Per esempio nell'immagine rappresentata oltre alla macchina sfasciata, alla bambolina e al muscolo cardiaco, pur non essendo perfettamente evidente, la nostra fantasia riempie gli spazi lasciati dalle nuvole e compone la figura di un cane. 

Una volta definito, anche le persone che all'inizio non lo avevano dedotto possono più facilmente riuscire a vederlo 'rappresentato' (anche se non lo è compiutamente) e ancora di più ci si riesce se alla descrizione verbale aggiungiamo il fatto che la macchina sfasciata è tra le fauci di questo 'cane lupo'.

Una volta resisi conto che quelle macchie rappresentano quell'oggetto non si può più fare a meno di vedercelo!

Cosa si può dedurre da questo processo così condizionante?

Intanto che il processo interpretativo è un processo interattivo estremamente pericoloso. Se anche nelle interazioni umani comuni e quotidiane, una volta realizzatosi rischia di vincolare le persone e non lasciarle più libere di supporre ulteriori sviluppi concettuali a interpretazione degli eventi, figuriamoci il valore che assume  nelle transazioni terapeutiche.

Se l'interpretazione è così vincolante, e da questo punto di vista così deleteria per l'ambito terapeutico, transazioni meno deleterie sono la contestazione, la contrastazione e la contestualizzazione che in qualche modo sono transazioni che, aggirando la necessità della personalizzazione, sono spinte che cercano l'arricchimento soggettivo delle forme assunte da quelle macchie e per le quali ognuno può esprimere una propria interpretazione .

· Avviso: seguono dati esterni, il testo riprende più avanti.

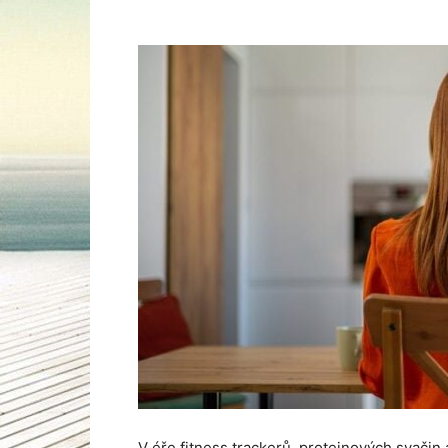
V éře fitness trackerů, proteinových svačin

Spesso si è convinti di dover distinguere la psicoterapia corporea da quella cognitiva demarcando fortemente gli interventi cognitivi, e quindi verbali, da quelli corporei. In realtà si possono usare questi strumenti cognitivi anche in modalità metaforica nel campo corporeo, e vegetoterapeutico, ricorrendo a strategie di contato corporeo.

Per esempio si può lavorare sulla respirazione. Facendo distendere una persona e chiedendogli di respirare profondamente, gli si appoggiano le mani sul torace assecondando il movimento respiratorio. L'assecondamento al respiro spontaneo della persona distesa richiede la sintonizzazione del movimento dell'intero corpo del terapeuta al respiro che corrisponde, in qualche modo, alla dimensione della contestualizzazione. E' come un reciproco prendere atto del contesto esperienziale e l'intera sequenza prende forma di un accordo reciproco circa la modalità contestuale dell'atto.

La contestazione nasce dall'accentuazione delle fasi di inspirazione o espirazione o pausa. Durante le diverse fasi si può: a) aumentare la pressione sul torace nella fase di espirazione (ciò lascia intendere che è possibile andare oltre il limite espiratorio). b) sollevare la cassa toracica quando il paziente è al massimo della sua dilatazione polmonare (si può agire sollevando la cassa toracica Sollevandole costole mobili oppure spingendo dalla parte scapolare).

Allo stesso modo la pausa può essere accentuata o diminuita indugiando o sollecitando il movimento della cassa toracica. Tale pratica sembra suggerire la possibilità di un'accelerazione respiratoria oppure un suo rallentamento e quindi un prolungamento della pausa.

Il processo di contrastazione si può proporre opponendosi ai relativi movimenti respiratori. Si può comprimere il torace nella fase di inspirazione oppure sollevarlo, come sopra, agendo sulle scapole o sulle costole libere.

Anche per la vegetoterapia vale quello che è stato detto, all'inizio di questo lavoro, a proposito dell'interpretazione. La configurazione, fisica e psichica, assunta complessivamente dal vissuto della persona, una volta interpretata prende una forma ben definita e rende poi impossibile il ritorno allo stato mentale precedente l'interpretazione stessa. Ciò vuol dire che le configurazioni assunte con le modalità respiratoria suggerite dal terapeuta, possono essere interpretate solo dalla persona che le ha sperimentate. Il paziente resta l'unico legittimato a descrivere sia la forma che secondo il suo punto di vista quella configurazione ha assunto, sia i vissuti che gli si sono presentati nel momento della sperimentazione.

Ciò vale per qualsiasi movimento si possa svolgere o che si possa proporre al paziente e per qualsiasi parte del corpo si possa investire. Le diverse dimensioni della contestazione, della contestualizzazione e della contrastazione si possono utilizzare per qualsiasi acting di vegetoterapia.